# Validate Model

Scores the trained model on the holdout test set and prints a classification report with ROC AUC.

**Pipeline context:** This notebook is the missing "Validate" step. It gets added to the pipeline visually using the **Elyra pipeline editor**, inserted between Train Model and Upload Model.

**Quality gate:** If AUC falls below 0.7, the model should be retrained with different hyperparameters or more data.

In [None]:
import numpy as np
import pickle
from sklearn.metrics import roc_auc_score, classification_report

In [None]:
# Load the trained model and test data from the previous pipeline step
MODEL_PATH = "model.pkl"
TEST_DATA_PATH = "test_data.npz"

print("Loading trained model...")
with open(MODEL_PATH, "rb") as f:
    clf = pickle.load(f)

print("Loading test data...")
test_data = np.load(TEST_DATA_PATH)
X_test, y_test = test_data["X_test"], test_data["y_test"]

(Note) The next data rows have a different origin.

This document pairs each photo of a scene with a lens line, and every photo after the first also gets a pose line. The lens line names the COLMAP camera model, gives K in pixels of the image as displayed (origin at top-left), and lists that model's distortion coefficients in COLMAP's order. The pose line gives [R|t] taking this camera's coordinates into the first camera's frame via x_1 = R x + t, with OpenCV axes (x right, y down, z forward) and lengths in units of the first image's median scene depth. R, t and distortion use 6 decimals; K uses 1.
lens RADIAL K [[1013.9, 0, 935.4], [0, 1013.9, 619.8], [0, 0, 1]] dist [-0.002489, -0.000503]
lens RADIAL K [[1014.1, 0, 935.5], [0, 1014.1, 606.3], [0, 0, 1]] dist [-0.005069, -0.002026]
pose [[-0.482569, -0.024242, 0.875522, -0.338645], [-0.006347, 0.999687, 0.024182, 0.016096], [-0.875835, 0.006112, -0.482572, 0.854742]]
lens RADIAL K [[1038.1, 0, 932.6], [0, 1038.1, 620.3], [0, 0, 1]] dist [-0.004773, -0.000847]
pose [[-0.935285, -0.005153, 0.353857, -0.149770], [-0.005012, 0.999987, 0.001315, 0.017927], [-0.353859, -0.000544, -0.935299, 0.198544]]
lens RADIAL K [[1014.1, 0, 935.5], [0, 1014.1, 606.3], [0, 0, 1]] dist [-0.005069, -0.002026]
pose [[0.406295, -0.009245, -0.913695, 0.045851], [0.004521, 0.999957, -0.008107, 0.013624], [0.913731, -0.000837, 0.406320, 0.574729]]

print(f"Test samples: {len(X_test)}")

In [None]:
# Run predictions and compute metrics
y_pred = clf.predict(X_test)
y_prob = clf.predict_proba(X_test)[:, 1]
auc = roc_auc_score(y_test, y_prob)

print(classification_report(y_test, y_pred, target_names=["Legitimate", "Fraud"]))
print(f"ROC AUC Score: {auc:.4f}")

In [None]:
# Quality gate
if auc < 0.7:
    print("WARNING: AUC below 0.7 threshold -- model may need retraining")
elif auc < 0.9:
    print("Model quality: ACCEPTABLE (AUC 0.7-0.9)")
else:
    print("Model quality: GOOD (AUC > 0.9)")